Still Displaced by Sandy: DTCC, S&P, STA, For Starters

The Depository Trust and Clearing Corporation plans to re-locate the vault that held $35 trillion worth of paper securities at its headquarters in lower Manhattan, when the storm surge from Hurricane Sandy hit at the end of October.

The headquarters vault will be moved to another location, according to Judith Inosanto, vice president of communications for the securities industry’s clearing and settlement utility.

Where the new vault will be located won’t be disclosed, to protect the security of the securities it holds from physical threats. The existing vault, 40 years old, suffered significant water damage, Inosanto said.

The strong room stored roughly 1.3 million physical securities. DTCC is currently in an extensive restoration effort, trying to salvage the certificates.

But, in the great majority of cases, the value and ownership of the certificates won’t be lost, if the document itself can’t be restored. DTCC officials said that the vast majority of certificates, probably more than 95 percent, are backed up in electronic form, elsewhere. Meanwhile, DTCC officials are mopping up the physical damage.

“We are currently in the restoration process to avoid further deterioration. It is too early to determine how many of the physical certificates can be restored and the restoration process will take some time, possibly months,” according to Inosanto.

Still, DTCC officials said electronic records of all the certificates are secure. “DTCC,” the utility said in a press release, “maintains a robust certificate inventory file with ownership information that can be replicated from our multiple data centers.”

DTCC said that the certificate recovery process is “more of an administrative and logistical challenge than an economic issue.”

The building in which DTCC is housed has been ill-starred in the past month.
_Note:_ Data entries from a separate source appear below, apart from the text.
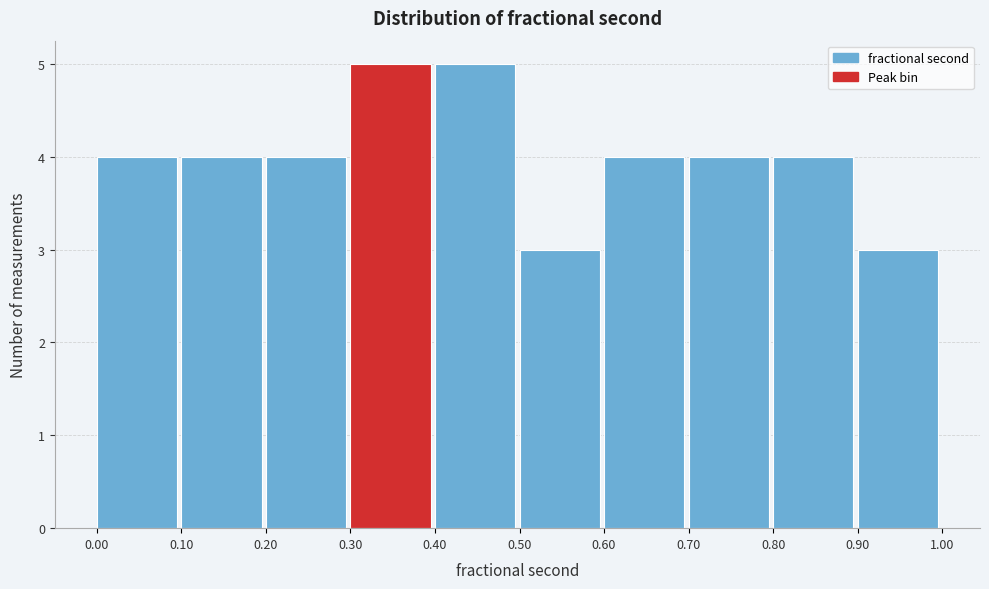

Reading left to right, list every bar in this chart as the range it spans on the x-axis followed by its height. The values are not printed on the chart, so give them approximately, as read against the axis.

0.00 to 0.10: 4
0.10 to 0.20: 4
0.20 to 0.30: 4
0.30 to 0.40: 5
0.40 to 0.50: 5
0.50 to 0.60: 3
0.60 to 0.70: 4
0.70 to 0.80: 4
0.80 to 0.90: 4
0.90 to 1.00: 3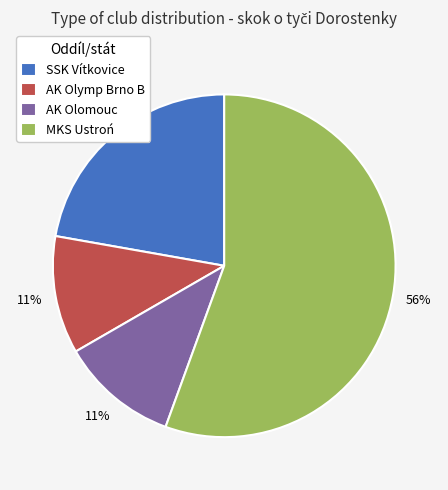

Is the sum of AK Olymp Brno B and SSK Vítkovice greater than half?

No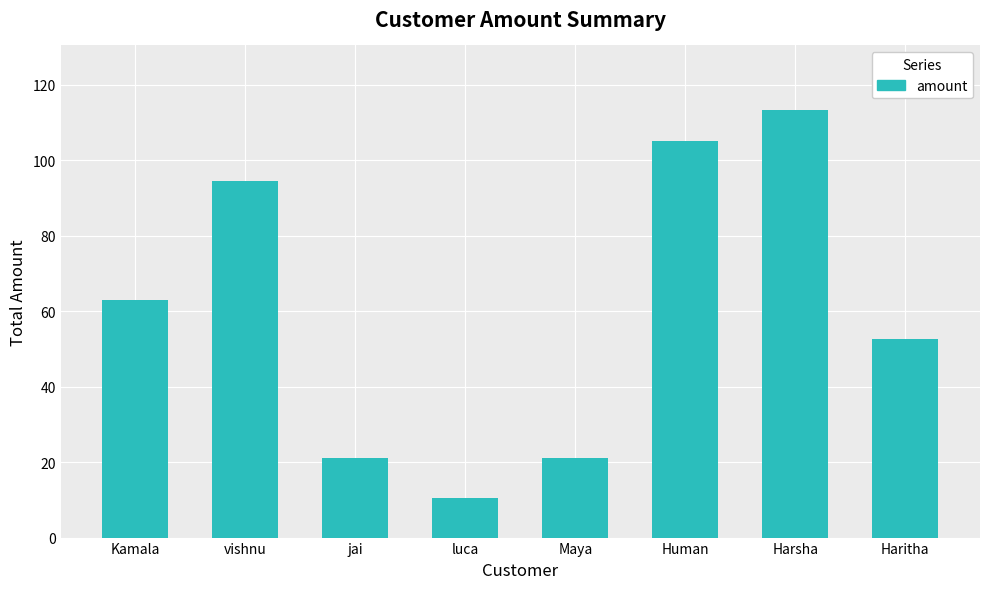

True or false: the data shows 179.9 at Harsha.

False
Besides being inundated by Sandy, fire broke out in the basement last Friday while workers were trying to effect repairs.

Twenty-seven of the workers were treated for smoke inhalation. All were working on repairs.

DTCC’s workers and executives have not yet returned to 55 Water Street. There was no impact on DTCC or its employees as a result of the fire. But a power inspection as well as a full health and safety inspection will need to be completed before DTCC can look to return.

“Our headquarters remain inaccessible,” says Inosanto. “The building cannot provide an exact date at this time on a return to our offices,” she said.

The headquarters of ratings agency Standard & Poor’s also are located in 55 Water Street. None of its records were affected by the fire and that none of its personnel was in the building at the time.

S&P operations are going on in various parts of the New York, New Jersey and Connecticut region. The firm has “been up and operational since about a week after the storm,” spokesman Ed Sweeney said.

Some workers at housed at parent company McGraw-Hill Companies facilities in midtown. When any employees will move back to Water Street has not been determined.

Also remaining displaced is the Security Traders Association, which represents 4,200 individuals involved in trading equities and equity options.

Operations usually housed at the STA headquarters at 80 Broad Street remain relocated at a temporary headquarters site at Penn Plaza in midtown Manhattan.

“We hope to be able to return to Broad Street in January,” said James Toes, president and chief executive officer of STA.

“We haven’t lost any of our records. This has been just been an inconvenience. In many ways, we have been lucky when you compare us to others,” Toes said.